What is required. Exactly reproduce each record listed below.

*** Task material ***

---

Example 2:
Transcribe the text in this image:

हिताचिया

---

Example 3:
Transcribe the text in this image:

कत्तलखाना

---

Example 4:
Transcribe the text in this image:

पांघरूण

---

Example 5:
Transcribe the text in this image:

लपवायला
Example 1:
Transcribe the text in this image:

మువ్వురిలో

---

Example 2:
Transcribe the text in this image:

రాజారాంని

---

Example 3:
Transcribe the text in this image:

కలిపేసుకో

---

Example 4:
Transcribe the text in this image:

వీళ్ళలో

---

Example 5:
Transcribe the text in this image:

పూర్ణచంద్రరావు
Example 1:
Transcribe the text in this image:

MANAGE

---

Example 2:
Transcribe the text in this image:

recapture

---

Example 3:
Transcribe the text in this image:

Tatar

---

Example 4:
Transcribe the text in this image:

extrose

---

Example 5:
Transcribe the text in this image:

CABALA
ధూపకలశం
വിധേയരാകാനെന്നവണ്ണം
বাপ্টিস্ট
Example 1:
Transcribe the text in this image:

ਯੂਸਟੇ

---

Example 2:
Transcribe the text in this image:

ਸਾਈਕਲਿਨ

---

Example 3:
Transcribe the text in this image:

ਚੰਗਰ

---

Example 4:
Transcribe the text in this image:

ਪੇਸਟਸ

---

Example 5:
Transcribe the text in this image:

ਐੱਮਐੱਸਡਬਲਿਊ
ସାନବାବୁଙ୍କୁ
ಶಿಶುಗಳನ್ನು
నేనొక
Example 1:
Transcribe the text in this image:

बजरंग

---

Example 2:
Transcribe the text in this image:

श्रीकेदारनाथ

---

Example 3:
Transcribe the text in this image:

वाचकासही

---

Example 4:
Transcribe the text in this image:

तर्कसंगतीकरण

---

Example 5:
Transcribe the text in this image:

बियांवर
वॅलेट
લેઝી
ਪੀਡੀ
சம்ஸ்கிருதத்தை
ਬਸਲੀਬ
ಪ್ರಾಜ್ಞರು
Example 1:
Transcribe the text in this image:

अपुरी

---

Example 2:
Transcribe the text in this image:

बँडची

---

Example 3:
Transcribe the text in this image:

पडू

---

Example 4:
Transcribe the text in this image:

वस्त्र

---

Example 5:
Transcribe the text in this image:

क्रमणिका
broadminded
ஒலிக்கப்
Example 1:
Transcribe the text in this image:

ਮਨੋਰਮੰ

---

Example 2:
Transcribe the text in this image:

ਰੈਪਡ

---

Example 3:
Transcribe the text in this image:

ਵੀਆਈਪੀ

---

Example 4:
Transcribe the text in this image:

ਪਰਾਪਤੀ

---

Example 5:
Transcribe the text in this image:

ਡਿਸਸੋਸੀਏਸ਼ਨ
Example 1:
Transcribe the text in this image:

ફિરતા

*** End of Task material ***

Reply to the task.
---

Example 2:
Transcribe the text in this image:

हिताचिया

---

Example 3:
Transcribe the text in this image:

कत्तलखाना

---

Example 4:
Transcribe the text in this image:

पांघरूण

---

Example 5:
Transcribe the text in this image:

लपवायला
Example 1:
Transcribe the text in this image:

మువ్వురిలో

---

Example 2:
Transcribe the text in this image:

రాజారాంని

---

Example 3:
Transcribe the text in this image:

కలిపేసుకో

---

Example 4:
Transcribe the text in this image:

వీళ్ళలో

---

Example 5:
Transcribe the text in this image:

పూర్ణచంద్రరావు
Example 1:
Transcribe the text in this image:

MANAGE

---

Example 2:
Transcribe the text in this image:

recapture

---

Example 3:
Transcribe the text in this image:

Tatar

---

Example 4:
Transcribe the text in this image:

extrose

---

Example 5:
Transcribe the text in this image:

CABALA
ధూపకలశం
വിധേയരാകാനെന്നവണ്ണം
বাপ্টিস্ট
Example 1:
Transcribe the text in this image:

ਯੂਸਟੇ

---

Example 2:
Transcribe the text in this image:

ਸਾਈਕਲਿਨ

---

Example 3:
Transcribe the text in this image:

ਚੰਗਰ

---

Example 4:
Transcribe the text in this image:

ਪੇਸਟਸ

---

Example 5:
Transcribe the text in this image:

ਐੱਮਐੱਸਡਬਲਿਊ
ସାନବାବୁଙ୍କୁ
ಶಿಶುಗಳನ್ನು
నేనొక
Example 1:
Transcribe the text in this image:

बजरंग

---

Example 2:
Transcribe the text in this image:

श्रीकेदारनाथ

---

Example 3:
Transcribe the text in this image:

वाचकासही

---

Example 4:
Transcribe the text in this image:

तर्कसंगतीकरण

---

Example 5:
Transcribe the text in this image:

बियांवर
वॅलेट
લેઝી
ਪੀਡੀ
சம்ஸ்கிருதத்தை
ਬਸਲੀਬ
ಪ್ರಾಜ್ಞರು
Example 1:
Transcribe the text in this image:

अपुरी

---

Example 2:
Transcribe the text in this image:

बँडची

---

Example 3:
Transcribe the text in this image:

पडू

---

Example 4:
Transcribe the text in this image:

वस्त्र

---

Example 5:
Transcribe the text in this image:

क्रमणिका
broadminded
ஒலிக்கப்
Example 1:
Transcribe the text in this image:

ਮਨੋਰਮੰ

---

Example 2:
Transcribe the text in this image:

ਰੈਪਡ

---

Example 3:
Transcribe the text in this image:

ਵੀਆਈਪੀ

---

Example 4:
Transcribe the text in this image:

ਪਰਾਪਤੀ

---

Example 5:
Transcribe the text in this image:

ਡਿਸਸੋਸੀਏਸ਼ਨ
Example 1:
Transcribe the text in this image:

ફિરતા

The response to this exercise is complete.